Tuesday, March 16, 2010

In Left Field (excerpt 'Raising Nick' re: parenting trials)

I've reached another of those parenting trials that has me between a rock and a hard place.

Following a lengthy battle between my husband, the epitome of a baseball fan/former little leaguer, and I, the lifelong soccer player who's dying to be a soccer mom, Nick joined his first organized sports league last month.

$35 Soccer cleats
$18 shin guards
$20 soccer goal
$15 soccer ball

Finding out that the soccer team I was going to sign up my kid to is now full paving the way for my husband to get his way to sign up the kid to baseball instead- PRICELESS... :/

I shouldn't really complain, though; Nick loves playing baseball so the proverbial silver lining prevails. Apart from liking the sport, he's lost his fear of getting hit by the ball; learned to catch pop flies with his glove; and, can hit the ball when pitched to. Not bad for a first timer but he's no A-Rod (yet).

As adults, we take for granted that which has come to be ease after years of practice so my husband and I do get somewhat frustrated when we see him miss easy catches/plays/outs but my father-in-law, Nick's 3rd biggest fan (actual tallest fan), put Nick's new skills back into perspective for me at Nick's game last Saturday when he reminded me of the accomplishment by telling my husband and I (that) 'one of the hardest things to do in life is to hit a little ball with a stick when it's coming right at you'. I guess we shouldn't be so demanding because, again, it's only his first time playing organized sports.

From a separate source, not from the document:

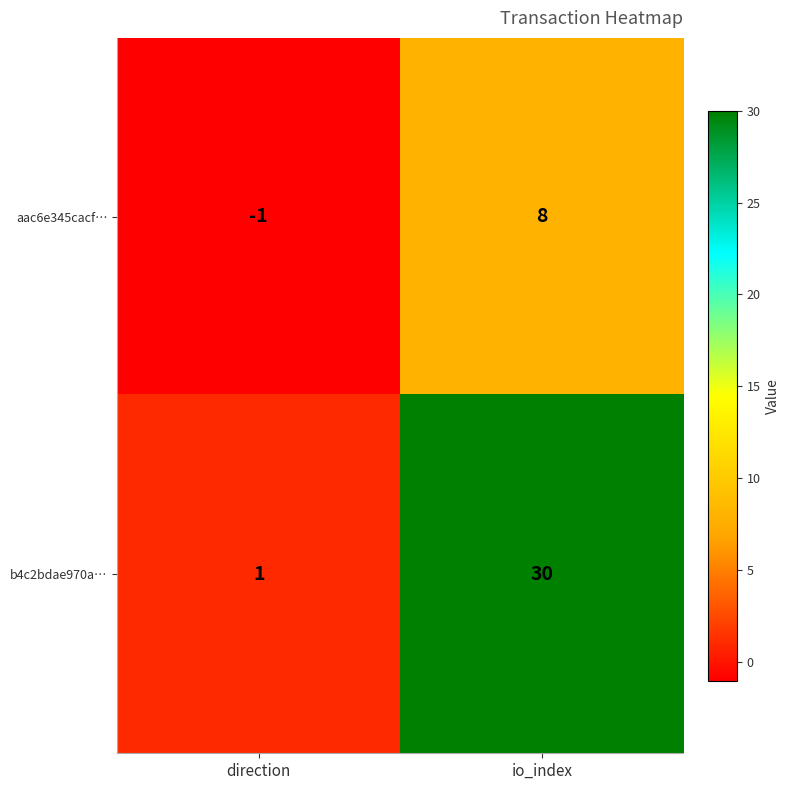

Rank the series by their average value, from highest to lowest.

b4c2bdae970a…, aac6e345cacf…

I use the term organized loosely because the organization is somewhat lacking. The coaches miss practices 1/4 of the time. Of the times they show, they lack consistency and structured instruction. They let the kids practice hitting from tees only to be coach pitched at games. During the games, they swap the kids all over the field trying to find 'their' positions but do not practice the same placements.

The kids fight each other for balls. Some kids stare off at the sky while others dance on the field, mine included. They've lost all their games- and miserably at that, but are still told by the coaches that 'they won.' The coaches, while not very motivated, are VERY nurturing and encouraging to the kids but what of creating skill? Oh and regarding being encouraging- all but one that is.

One of the coaches is a complete a-hole but he is an a-hole to his son only; and thankfully so because if he ever spoke to Nick the way he does to his son, I would straight up kick his ass! He berates his little boy at every practice and every game. Day in and day out I hear him say 'you weren't fast enough,''you didn't hit right,''that was your ball' and the little boy always shrugs his shoulder. Would it kill him to throw one little 'nice try son' to his kid?

Sometimes I wonder though, if Gus and I are acting similarly with our expectations and suggestions.

I know I shouldn't expect much from a league consisting of 4 to 6 year olds but the $180 price tag for 2 months should buy something more than a uniform and fun, no? At the very least, a little instruction? Fun is important- don't get me wrong, but shouldn't he be learning HOW to play? Correctly? After all, these are lessons that could potentially make or break his future playing.

So herein lays my dilemma: should he stay or should he go?

There is another league, same age group, which his league plays against and they seem to have their stuff together. Their kids know where the plays go; where to run to; when to run; and most importantly, how to play together. Those kids appear to be having fun and the coaches are tough without being cretins.

+ what of separating him from his new friends?

Ay-ya-yay...the trials of parenting...and he's only 6!

1 comment:

  1. I feel for you. I've been ther with my two boys and I changed them. I want them to have fun but at the same time they need to ACTUALLY learn something. He'll make new friends and adjust accordingly. The best thing would be to ask him what he thinks of the idea of changing teams. Let him feel included in the process.


A wise friend once told me that the key to happiness was to 'Say what you mean and mean what you say'.